The Price of Legal Services Might Go Negative

Sounds impossible right?

A quick look around suggests that we shouldn’t be so quick to dismiss it.

Just last week a similarly improbable thing happened – the price of a barrel of oil fell to negative $37.36. 

Let that sink in. Producers of oil were paying people to take their product.(1)  

You might be sitting there saying that oil is nothing like a highly skilled professional service, and you’d of course be right. 

However, oil and legal businesses share one very important characteristic, they’re fixed cost industries. 

A fixed cost industry is one where the cost base for producing your product is hard to change (fixed) and can’t be easily or quickly scaled depending on demand. 

In the case of oil production, once a well is drilled and oil is flowing it’s quite difficult and expensive to shut it down and restart it. A well is going to produce roughly the same amount of oil from one month to the next regardless of how much storage space there is or what the oil price might be.

In the case of a law firm it’s hard to get out of office leases, IT systems and sponsorships.

Most critically though, it’s hard to downsize the partners and staff that you’ve spent years hiring and training and who are loved by their clients. You can’t expect to fire them to save costs and then hire them back in 6 months when things pick up.

In the reverse, it’s the same reason that at 70% capacity utilization most firms break even. If they’re at 95% capacity then it’s time for the partners to start looking at houses in the south of France. Your costs don’t change in either case but your revenue and therefore your profits go up exponentially.

It also means that in both industries if you believe that there is going to be an upturn in any reasonable timeframe you want to find a way to continue to pay your fixed costs. 

It will mean that when things get back to some semblance of normality(2) you’re going to be ready to go with roughly the same core team that made you successful in the first place.

In the short term though there is going to be a lot of excess capacity within firms. 

We’ve heard from 2 different global firms in the last week that their capacity utilization is down to roughly 50%.  

This of course doesn’t apply uniformly across firms. It’s likely that the employment and restructuring teams are a lot busier than they were previously and the M&A and financing teams a lot less so.

Unfortunately excess capacity is like potato salad at a picnic. It goes off if it isn’t taken up and you can’t get it back.

The question becomes how to best use it.

On the other hand we’ve also heard some variant of the following from at least three in-house clients in the last week – “We’re reeling, we’ve got no budget and have been told not to start on any new projects but our workload has increased massively.” 

When pushed on this it emerges that what they really mean is that they’re busy in very specific areas (with furlough, trying to work through the various government schemes and working out what to do with a host of broken contracts) and have simply been neglecting everything else. 

One client still hasn’t finished some GDPR work, another has some contracting issues that need sorting out.

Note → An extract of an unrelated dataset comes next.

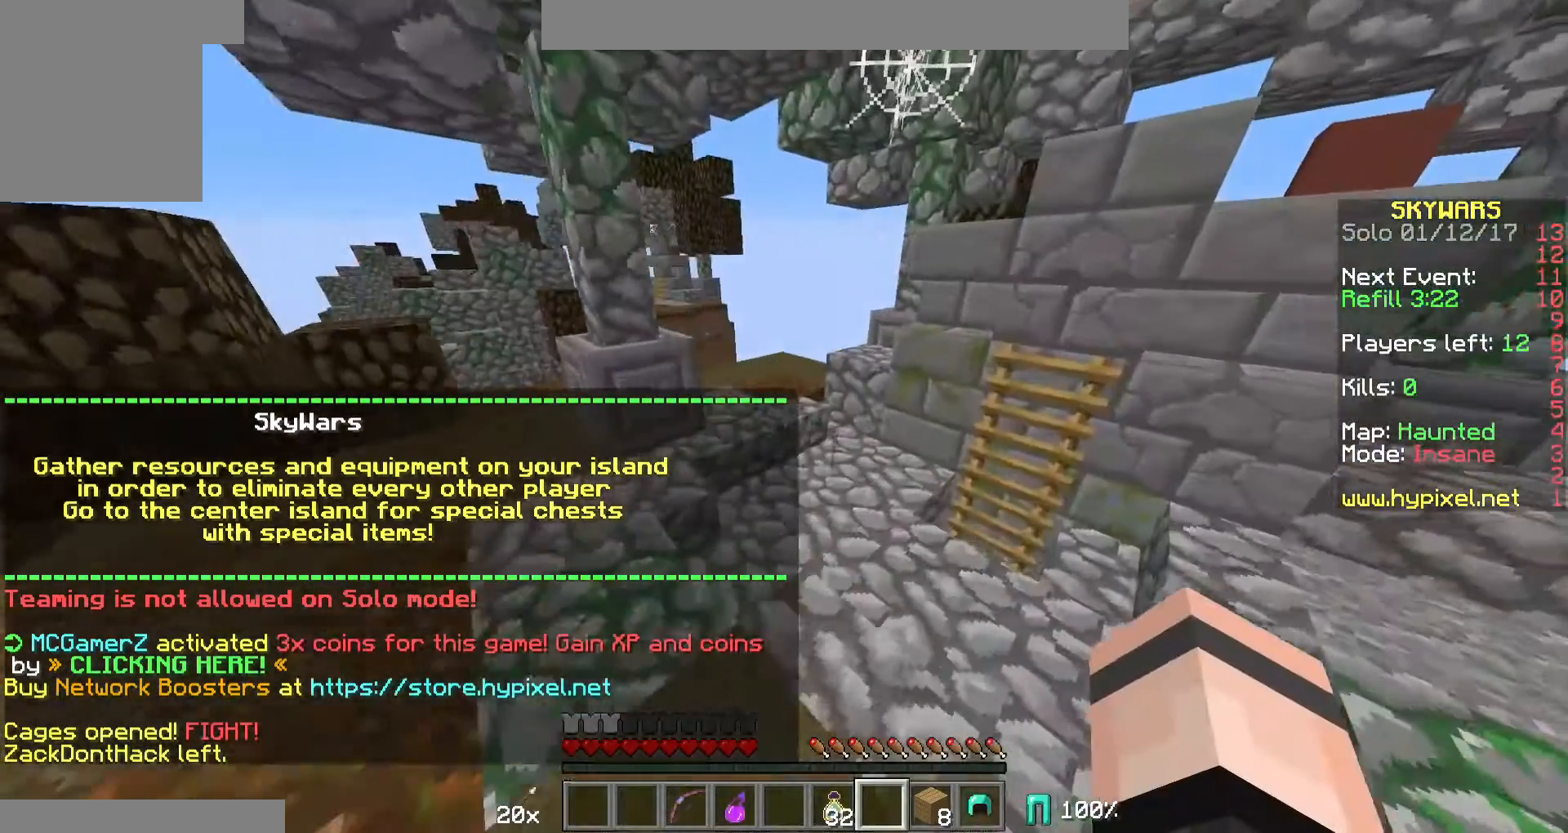
{"keys": ["d", "w"], "mouse": [], "events": []}
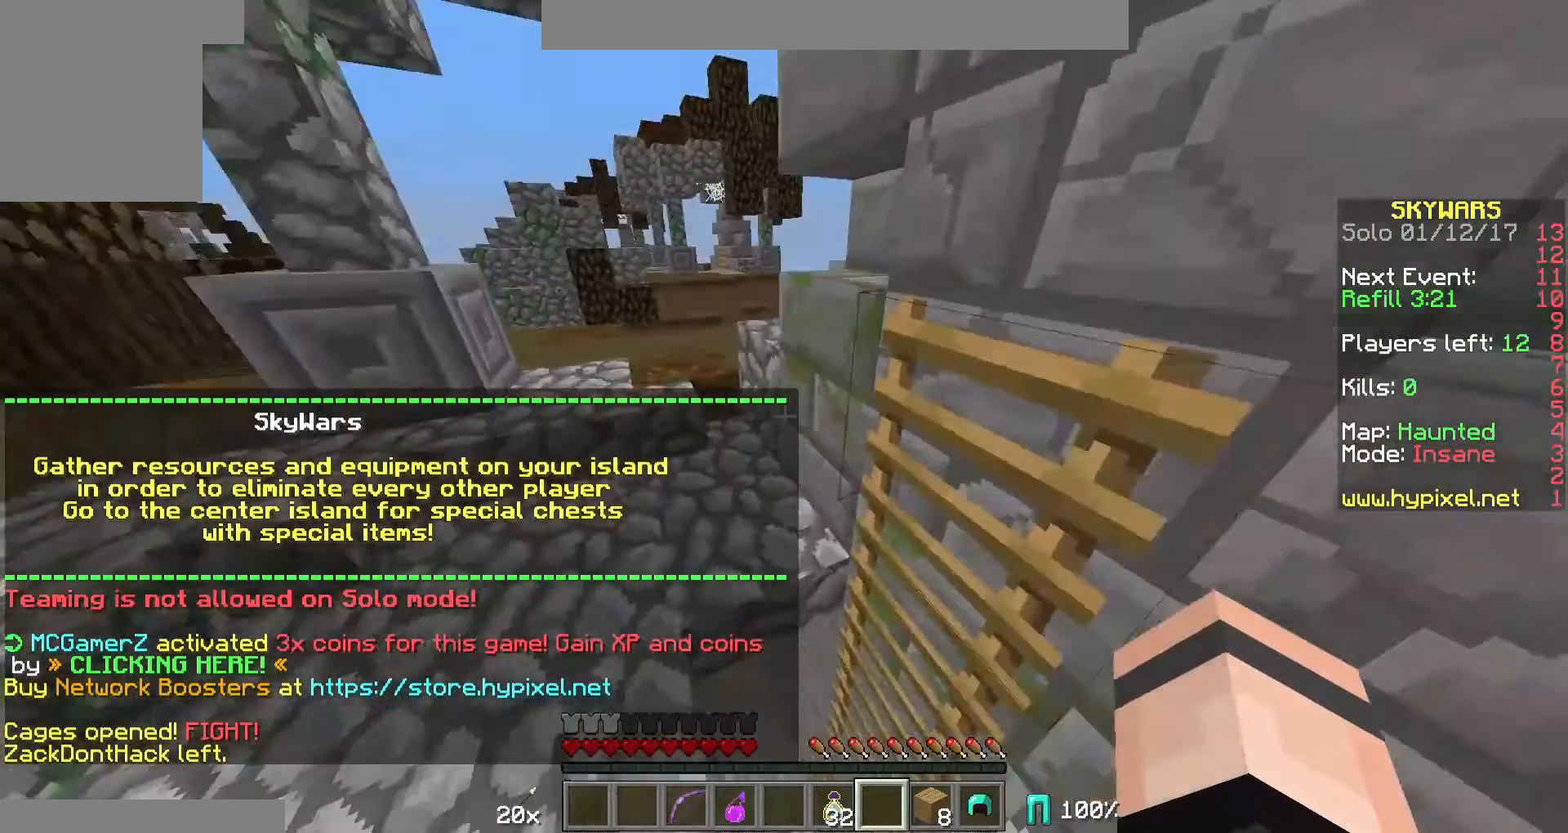
{"keys": [], "mouse": [], "events": [[33, "d", "up"], [133, "w", "up"]]}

This isn’t work that’s going out to a firm any time soon. However it is work that a firm could help with.

It’s a mismatch that both could take advantage of. 

It’s not a call into a GC asking what a firm could help with. There’s too much.

It’s an ask from private practice. Give us a project or task that we can concretely do for you, free of charge in one of the following areas where we have excess capacity.

Clients should also expect that the firm will complete the work on their time frame and not take advantage. 

It does two things, solves a problem for a client and uses some excess capacity that otherwise would have gone to waste at the firm. 

In-house – you shouldn’t be afraid of making this call to your relationship firms either if there’s something they can do for you.

Both sides should then record the effort the firm has made so that in due course when paid work picks back up the firm can be rewarded.

It’s a firm investing in a client relationship for the future and understanding their client’s business in a better way.

At Alacrity we track value added services closely so that a client can quantify and understand which firms have invested in them. It’s the kind of transparency that is mutually beneficial to both.

I think the price of legal services just went negative.

Let’s not let this opportunity go off.

Never say never,
Christopher Thurn
Founder – Alacrity Law

1. We won’t delve into the debate here if this fall was driven by the technicalities of rolling oil futures, a genuine slump in oil demand or a lack or storage space. Let’s assume it was some combination of all three. 
2. Bog standard caveat about normality being whatever the new normal turns out to be.